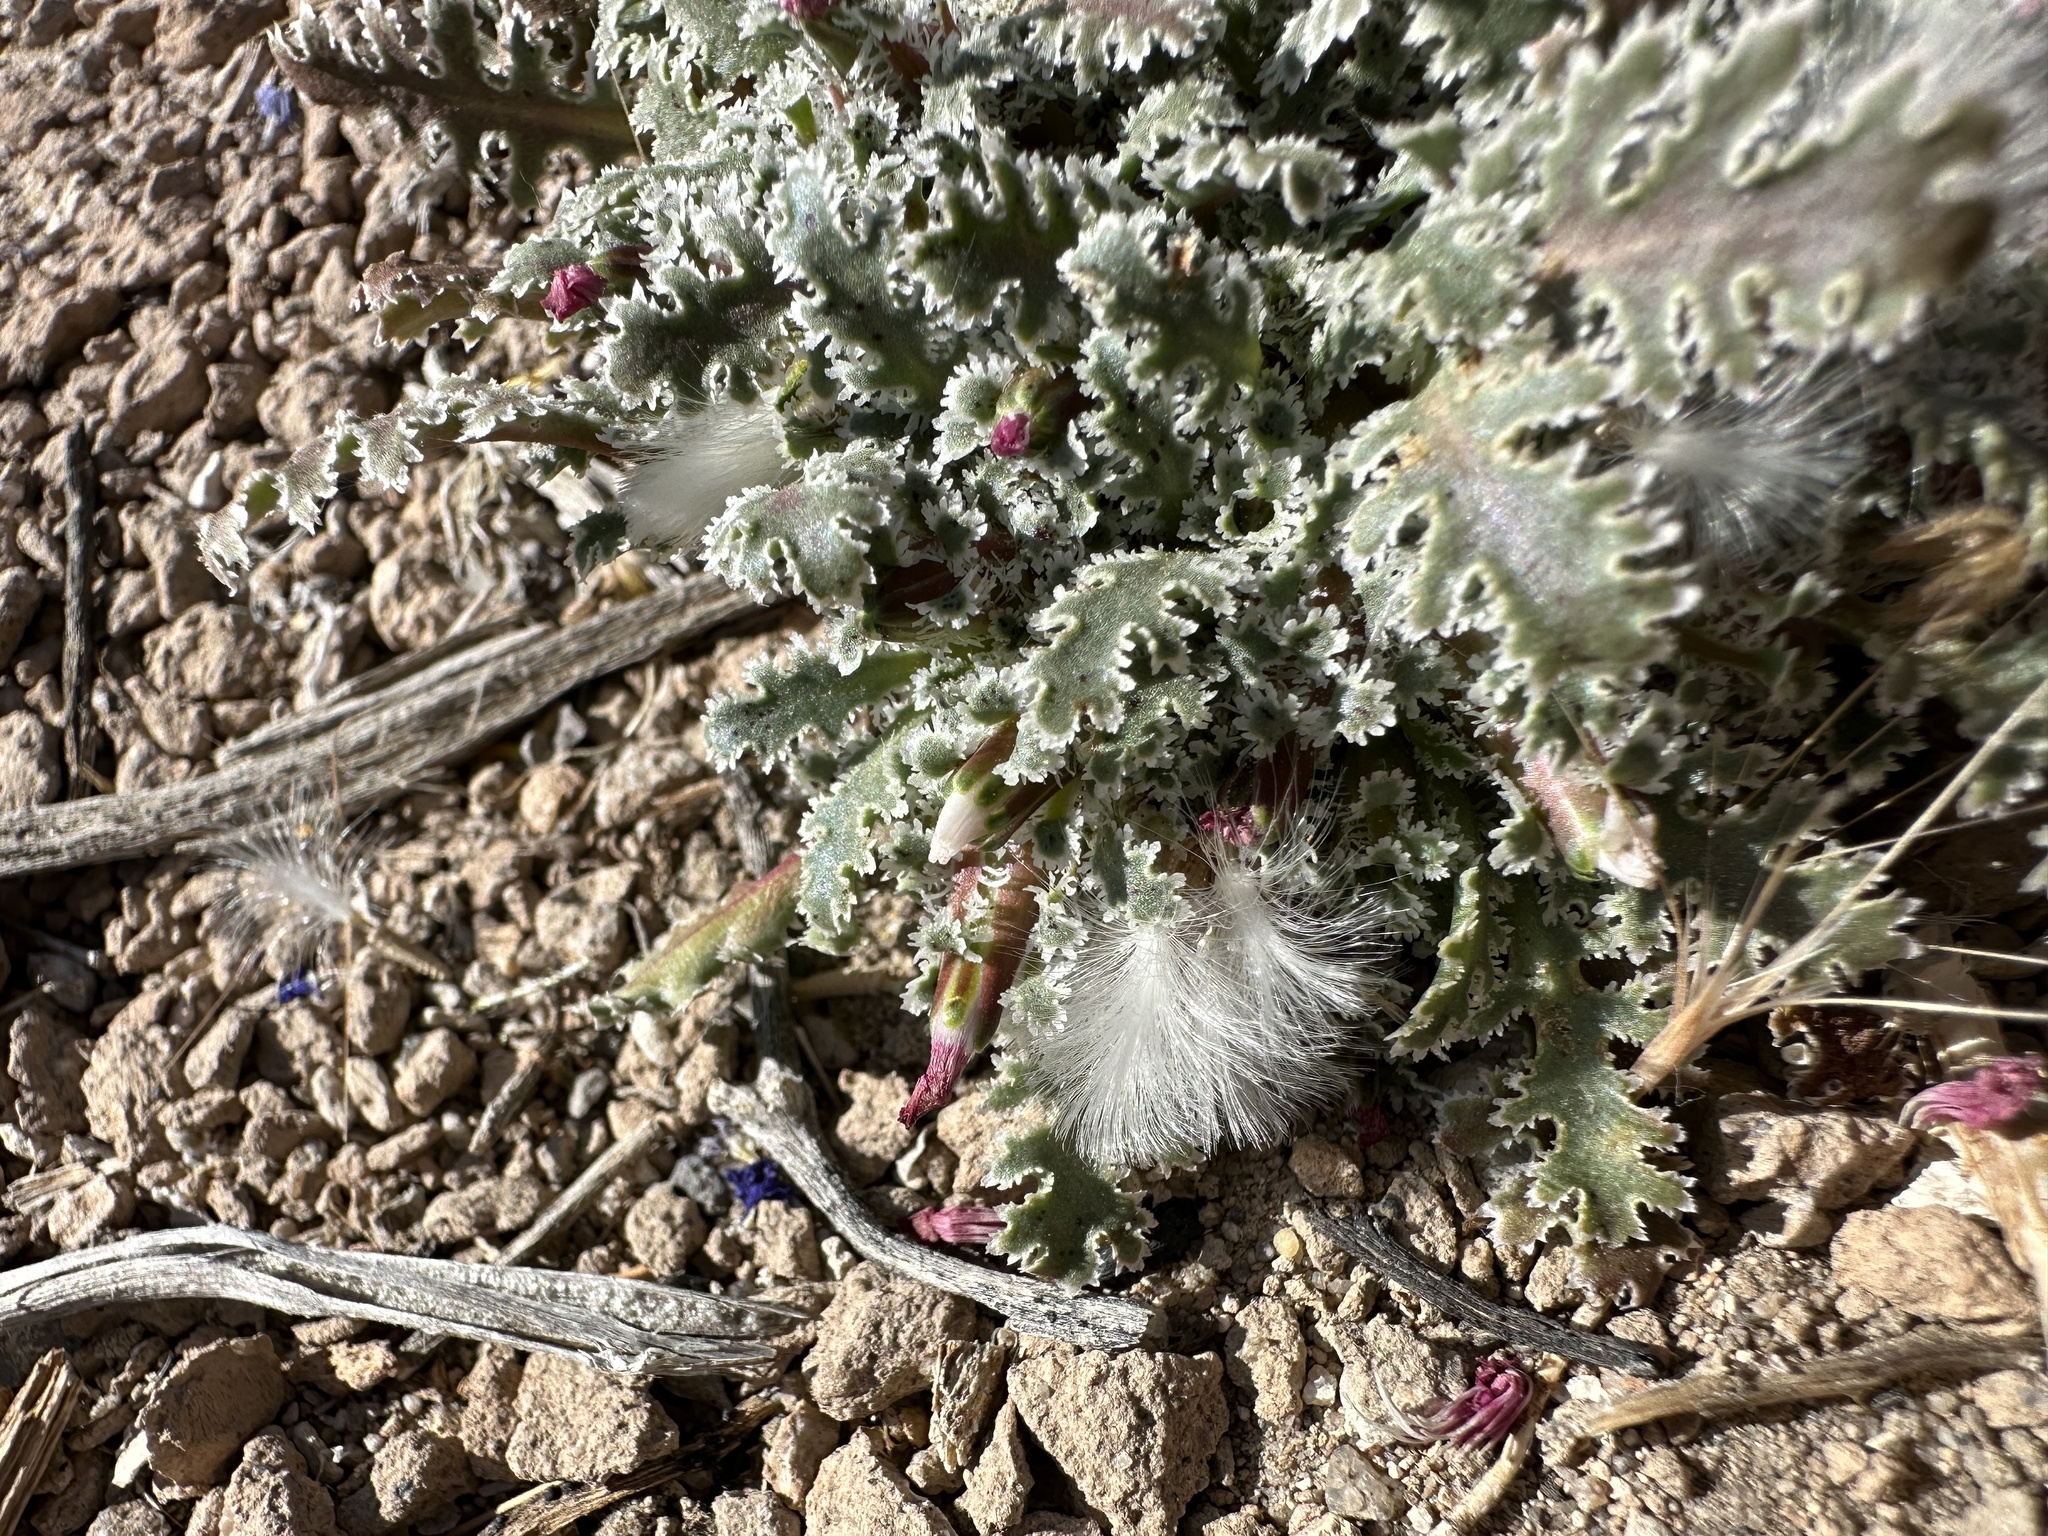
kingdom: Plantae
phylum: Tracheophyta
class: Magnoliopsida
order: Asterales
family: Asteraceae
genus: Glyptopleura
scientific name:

•••••

### Stated task
Copy the lines above word for word, but leave out the pictures.

### Correct result
kingdom: Plantae
phylum: Tracheophyta
class: Magnoliopsida
order: Asterales
family: Asteraceae
genus: Glyptopleura
scientific name:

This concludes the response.